## Task to carry out
Identify every line in the material below that contains the string "οθόνες", treating uppercase and lowercase as different, and copy each such line.

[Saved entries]

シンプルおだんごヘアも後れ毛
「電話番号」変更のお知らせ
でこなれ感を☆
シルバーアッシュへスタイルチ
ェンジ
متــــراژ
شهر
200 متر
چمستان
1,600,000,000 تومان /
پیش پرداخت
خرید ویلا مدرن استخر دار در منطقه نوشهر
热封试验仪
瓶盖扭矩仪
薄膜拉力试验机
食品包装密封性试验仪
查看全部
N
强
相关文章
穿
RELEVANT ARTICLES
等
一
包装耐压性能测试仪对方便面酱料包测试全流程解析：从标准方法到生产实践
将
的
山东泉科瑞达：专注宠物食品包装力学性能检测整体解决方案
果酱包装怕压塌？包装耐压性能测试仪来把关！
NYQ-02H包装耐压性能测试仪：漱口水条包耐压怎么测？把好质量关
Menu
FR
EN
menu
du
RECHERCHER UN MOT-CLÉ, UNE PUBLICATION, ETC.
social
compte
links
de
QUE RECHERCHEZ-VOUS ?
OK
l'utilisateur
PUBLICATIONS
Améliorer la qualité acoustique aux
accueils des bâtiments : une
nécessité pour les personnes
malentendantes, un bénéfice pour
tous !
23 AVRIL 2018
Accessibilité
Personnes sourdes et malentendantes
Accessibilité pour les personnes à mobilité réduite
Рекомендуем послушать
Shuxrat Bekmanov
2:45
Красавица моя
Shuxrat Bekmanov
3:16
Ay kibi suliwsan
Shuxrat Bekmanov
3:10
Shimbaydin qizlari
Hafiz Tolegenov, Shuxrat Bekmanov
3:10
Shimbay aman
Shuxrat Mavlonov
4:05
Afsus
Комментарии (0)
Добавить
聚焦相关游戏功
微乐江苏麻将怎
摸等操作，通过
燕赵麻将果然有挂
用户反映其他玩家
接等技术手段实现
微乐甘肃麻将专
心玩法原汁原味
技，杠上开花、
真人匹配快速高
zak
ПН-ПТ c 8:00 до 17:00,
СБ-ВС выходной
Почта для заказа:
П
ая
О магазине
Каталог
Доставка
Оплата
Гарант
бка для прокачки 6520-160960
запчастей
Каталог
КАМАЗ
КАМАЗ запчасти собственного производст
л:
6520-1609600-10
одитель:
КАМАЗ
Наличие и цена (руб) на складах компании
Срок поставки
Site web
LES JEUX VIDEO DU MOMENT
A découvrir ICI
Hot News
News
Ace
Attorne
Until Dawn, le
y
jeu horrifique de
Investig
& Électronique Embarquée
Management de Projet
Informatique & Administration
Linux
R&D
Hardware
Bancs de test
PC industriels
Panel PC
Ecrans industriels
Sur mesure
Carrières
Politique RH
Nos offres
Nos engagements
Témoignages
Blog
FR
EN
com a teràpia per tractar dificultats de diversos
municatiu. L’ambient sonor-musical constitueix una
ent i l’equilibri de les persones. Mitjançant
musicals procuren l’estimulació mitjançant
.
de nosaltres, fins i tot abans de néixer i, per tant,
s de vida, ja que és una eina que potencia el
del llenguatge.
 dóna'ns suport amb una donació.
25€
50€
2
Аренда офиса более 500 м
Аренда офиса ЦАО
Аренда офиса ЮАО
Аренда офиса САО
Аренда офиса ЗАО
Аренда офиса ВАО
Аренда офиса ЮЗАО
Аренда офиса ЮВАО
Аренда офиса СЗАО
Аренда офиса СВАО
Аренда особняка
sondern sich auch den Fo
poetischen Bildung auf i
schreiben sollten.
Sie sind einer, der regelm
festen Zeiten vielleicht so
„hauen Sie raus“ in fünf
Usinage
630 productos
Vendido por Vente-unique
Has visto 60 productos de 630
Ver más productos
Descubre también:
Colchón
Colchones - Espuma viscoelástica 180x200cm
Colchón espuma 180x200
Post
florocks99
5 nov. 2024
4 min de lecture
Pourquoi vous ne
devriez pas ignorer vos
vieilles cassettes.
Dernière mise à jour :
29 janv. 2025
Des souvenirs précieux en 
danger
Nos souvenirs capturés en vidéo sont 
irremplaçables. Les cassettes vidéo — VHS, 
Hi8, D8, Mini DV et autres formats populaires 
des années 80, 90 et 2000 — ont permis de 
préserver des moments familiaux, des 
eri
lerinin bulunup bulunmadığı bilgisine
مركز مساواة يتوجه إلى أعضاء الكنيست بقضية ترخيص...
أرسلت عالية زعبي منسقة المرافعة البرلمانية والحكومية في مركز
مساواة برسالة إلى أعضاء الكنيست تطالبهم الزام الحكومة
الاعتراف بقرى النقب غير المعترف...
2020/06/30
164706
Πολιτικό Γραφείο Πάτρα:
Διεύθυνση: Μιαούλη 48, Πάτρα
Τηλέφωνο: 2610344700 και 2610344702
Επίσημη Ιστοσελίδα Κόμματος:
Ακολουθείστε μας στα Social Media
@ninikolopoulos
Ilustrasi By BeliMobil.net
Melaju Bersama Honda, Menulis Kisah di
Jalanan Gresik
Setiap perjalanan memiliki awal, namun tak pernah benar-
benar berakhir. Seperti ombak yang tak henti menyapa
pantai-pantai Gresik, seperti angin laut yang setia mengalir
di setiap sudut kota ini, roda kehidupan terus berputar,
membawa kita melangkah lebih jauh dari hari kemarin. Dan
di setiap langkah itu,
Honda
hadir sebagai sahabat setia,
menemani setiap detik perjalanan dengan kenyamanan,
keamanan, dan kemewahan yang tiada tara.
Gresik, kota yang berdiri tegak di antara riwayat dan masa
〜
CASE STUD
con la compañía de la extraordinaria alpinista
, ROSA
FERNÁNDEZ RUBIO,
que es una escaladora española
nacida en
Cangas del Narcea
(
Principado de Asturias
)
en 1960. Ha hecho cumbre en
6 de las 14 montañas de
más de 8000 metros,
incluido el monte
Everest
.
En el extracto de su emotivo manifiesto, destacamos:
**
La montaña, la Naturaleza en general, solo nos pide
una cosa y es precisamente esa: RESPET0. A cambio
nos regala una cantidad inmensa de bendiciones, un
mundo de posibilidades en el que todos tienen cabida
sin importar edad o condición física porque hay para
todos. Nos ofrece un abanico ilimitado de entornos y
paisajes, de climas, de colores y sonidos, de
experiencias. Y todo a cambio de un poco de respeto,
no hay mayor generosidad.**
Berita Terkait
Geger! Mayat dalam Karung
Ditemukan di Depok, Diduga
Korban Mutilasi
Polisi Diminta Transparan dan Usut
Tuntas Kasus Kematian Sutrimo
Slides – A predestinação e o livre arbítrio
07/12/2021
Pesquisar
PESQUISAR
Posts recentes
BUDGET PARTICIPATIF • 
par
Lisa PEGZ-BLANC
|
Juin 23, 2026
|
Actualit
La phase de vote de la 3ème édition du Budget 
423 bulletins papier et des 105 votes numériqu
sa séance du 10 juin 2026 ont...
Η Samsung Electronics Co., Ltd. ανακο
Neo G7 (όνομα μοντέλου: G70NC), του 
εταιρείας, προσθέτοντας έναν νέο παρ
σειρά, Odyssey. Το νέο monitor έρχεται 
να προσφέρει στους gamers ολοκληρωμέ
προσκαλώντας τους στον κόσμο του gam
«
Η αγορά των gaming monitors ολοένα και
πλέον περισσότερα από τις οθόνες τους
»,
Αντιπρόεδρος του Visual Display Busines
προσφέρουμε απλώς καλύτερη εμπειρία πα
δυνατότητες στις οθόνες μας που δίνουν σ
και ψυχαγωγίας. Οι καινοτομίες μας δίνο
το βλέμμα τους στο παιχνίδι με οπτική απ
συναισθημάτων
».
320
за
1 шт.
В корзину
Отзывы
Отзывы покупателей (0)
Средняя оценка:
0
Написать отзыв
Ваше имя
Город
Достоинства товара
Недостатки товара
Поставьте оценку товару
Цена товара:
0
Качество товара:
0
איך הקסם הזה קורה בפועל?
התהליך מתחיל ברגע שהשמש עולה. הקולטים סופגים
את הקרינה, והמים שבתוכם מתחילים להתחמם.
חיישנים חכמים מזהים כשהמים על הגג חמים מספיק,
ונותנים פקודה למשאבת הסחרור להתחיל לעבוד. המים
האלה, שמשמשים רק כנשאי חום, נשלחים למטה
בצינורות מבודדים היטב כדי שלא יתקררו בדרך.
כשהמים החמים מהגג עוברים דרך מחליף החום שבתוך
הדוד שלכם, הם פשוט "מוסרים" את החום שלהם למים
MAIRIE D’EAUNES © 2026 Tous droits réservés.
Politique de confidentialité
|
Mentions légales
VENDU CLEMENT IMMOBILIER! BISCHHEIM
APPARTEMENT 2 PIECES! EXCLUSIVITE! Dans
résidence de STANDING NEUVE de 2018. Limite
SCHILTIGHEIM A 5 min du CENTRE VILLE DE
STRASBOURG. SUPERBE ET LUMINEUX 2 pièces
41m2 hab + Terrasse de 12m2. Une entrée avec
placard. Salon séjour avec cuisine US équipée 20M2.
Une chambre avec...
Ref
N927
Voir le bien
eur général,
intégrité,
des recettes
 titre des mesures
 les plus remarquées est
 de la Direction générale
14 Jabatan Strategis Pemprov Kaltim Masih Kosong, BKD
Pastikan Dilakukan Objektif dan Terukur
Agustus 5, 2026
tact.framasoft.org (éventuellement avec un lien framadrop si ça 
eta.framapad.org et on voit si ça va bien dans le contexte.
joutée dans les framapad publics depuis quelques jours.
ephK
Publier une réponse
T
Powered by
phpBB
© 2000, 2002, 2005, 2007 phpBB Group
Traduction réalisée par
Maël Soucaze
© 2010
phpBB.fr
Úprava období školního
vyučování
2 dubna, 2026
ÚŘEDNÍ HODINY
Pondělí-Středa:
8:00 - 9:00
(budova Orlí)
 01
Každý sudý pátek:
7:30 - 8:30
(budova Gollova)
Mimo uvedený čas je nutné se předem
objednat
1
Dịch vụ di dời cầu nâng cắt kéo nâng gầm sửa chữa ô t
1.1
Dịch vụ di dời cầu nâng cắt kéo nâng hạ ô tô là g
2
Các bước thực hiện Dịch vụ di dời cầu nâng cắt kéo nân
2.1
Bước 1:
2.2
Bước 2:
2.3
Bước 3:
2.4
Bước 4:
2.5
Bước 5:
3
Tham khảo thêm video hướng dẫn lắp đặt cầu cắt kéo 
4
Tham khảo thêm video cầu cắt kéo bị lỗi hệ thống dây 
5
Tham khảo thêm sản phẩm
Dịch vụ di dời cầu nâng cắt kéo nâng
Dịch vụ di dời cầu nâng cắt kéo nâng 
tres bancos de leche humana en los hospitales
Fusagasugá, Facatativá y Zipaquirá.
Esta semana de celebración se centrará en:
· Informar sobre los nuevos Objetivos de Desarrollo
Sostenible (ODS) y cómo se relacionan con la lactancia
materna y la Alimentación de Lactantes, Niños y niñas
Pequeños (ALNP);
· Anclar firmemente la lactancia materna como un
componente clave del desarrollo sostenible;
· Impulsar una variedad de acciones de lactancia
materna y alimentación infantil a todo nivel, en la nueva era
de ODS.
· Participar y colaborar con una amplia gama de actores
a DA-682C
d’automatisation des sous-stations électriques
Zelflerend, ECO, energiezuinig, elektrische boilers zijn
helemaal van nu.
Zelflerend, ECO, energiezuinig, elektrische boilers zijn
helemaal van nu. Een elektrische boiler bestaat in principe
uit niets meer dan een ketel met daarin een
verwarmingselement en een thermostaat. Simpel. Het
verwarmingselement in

## Solved problem
πλέον περισσότερα από τις οθόνες τους
δυνατότητες στις οθόνες μας που δίνουν σ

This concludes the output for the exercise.